Depois de 3 álbuns banhados em melancolia, já dá para dizer que a tristeza não é estado para a música do Momo, é condição de existência. E “Cadafalso”, quarto álbum do projeto do mineiro-carioca Marcelo Frota, segue a mesma toada. Lançado de surpresa no último mês de abril, o disco parece ser a primeira obra de Momo que é movida principalmente por uma força estética, ao invés de uma catarse pessoal como em seus outros trabalhos. Se “A Arte Do Rabisco” (2007), “Buscador” (2008) e “Serenade Of A Sailor” (2011) podem bem ser encarados como uma trilogia perfeitamente sequênciada – o fundo do poço, a tentativa de fuga e a resignação – “Cadafalso” é, mais do que um novo capítulo, uma nova história que em boa parte do tempo faz pouca ou nenhuma referência ao que veio antes.

É o mesmo Momo, a mesma tristeza e o mesmo violão que os poucos seguidores do bardo do Jardim Botânico conhecem, mas já ao fim “Coragem” dá para sentir a secura e a dureza que vai guiar o disco. Gravado todo em mono, quase só voz e violão, “Cadafalso” mostra a música de Marcelo Frota em seus elementos mais básicos, mais definidores. Há quem irá sentir falta da psicodelia farmacológica de “A Arte Do Rabisco”, do rugir da guitarra e da garganta de “Buscador” ou do balanço suave de “Serenade Of A Sailor”, mas, no fim das contas, é difícil não se assombrar com a riqueza que emerge de um álbum tão cru como esse.

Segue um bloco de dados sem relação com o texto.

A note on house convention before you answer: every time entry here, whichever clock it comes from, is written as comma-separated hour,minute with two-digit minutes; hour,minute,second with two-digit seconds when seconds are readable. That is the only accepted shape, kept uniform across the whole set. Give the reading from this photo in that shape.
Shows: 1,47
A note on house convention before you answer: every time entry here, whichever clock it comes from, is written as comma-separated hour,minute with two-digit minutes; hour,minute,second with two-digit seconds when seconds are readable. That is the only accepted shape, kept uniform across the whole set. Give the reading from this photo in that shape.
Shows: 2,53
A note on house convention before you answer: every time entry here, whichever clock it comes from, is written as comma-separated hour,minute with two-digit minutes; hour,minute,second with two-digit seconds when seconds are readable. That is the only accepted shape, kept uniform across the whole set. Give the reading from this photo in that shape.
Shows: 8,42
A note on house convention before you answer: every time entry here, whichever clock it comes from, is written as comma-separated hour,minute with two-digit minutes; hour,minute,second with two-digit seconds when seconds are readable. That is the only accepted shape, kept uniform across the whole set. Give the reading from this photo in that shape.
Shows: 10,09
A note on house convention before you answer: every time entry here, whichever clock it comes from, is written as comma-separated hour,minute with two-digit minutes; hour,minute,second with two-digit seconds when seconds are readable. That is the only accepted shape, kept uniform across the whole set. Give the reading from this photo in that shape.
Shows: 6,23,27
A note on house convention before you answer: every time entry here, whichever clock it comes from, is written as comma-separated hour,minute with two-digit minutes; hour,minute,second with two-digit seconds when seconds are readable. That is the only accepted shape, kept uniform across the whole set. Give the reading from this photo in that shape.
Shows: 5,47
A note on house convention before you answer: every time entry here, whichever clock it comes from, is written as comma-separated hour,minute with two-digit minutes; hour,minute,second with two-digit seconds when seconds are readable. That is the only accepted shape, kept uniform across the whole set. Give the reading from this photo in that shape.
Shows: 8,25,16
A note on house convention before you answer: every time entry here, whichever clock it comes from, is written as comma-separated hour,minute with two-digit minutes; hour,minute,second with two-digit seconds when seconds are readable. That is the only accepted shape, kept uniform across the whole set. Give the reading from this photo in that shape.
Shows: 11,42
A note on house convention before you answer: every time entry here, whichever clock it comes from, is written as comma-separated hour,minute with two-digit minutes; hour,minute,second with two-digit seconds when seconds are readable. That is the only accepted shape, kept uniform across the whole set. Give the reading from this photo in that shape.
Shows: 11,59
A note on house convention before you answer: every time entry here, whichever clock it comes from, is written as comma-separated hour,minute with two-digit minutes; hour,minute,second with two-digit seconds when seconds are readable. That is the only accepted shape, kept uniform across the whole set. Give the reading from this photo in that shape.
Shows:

Marcelo sempre foi um homem de palavras – e poucas vezes elas disseram tanto – mas em “Cadafalso” seu violão é quem conta a história, fazendo ponte entre o folk gótico de um Will Oldham (“Sozinho”) e a trova nortista de Humberto Teixeira (“Eu Vou Pro Ceará”, única versão do repertório de Momo até aqui), entre o refinamento barroco de seus pares de lá de fora (“Recomeço”) com a crueza do samba daqui (“Cadafalso”).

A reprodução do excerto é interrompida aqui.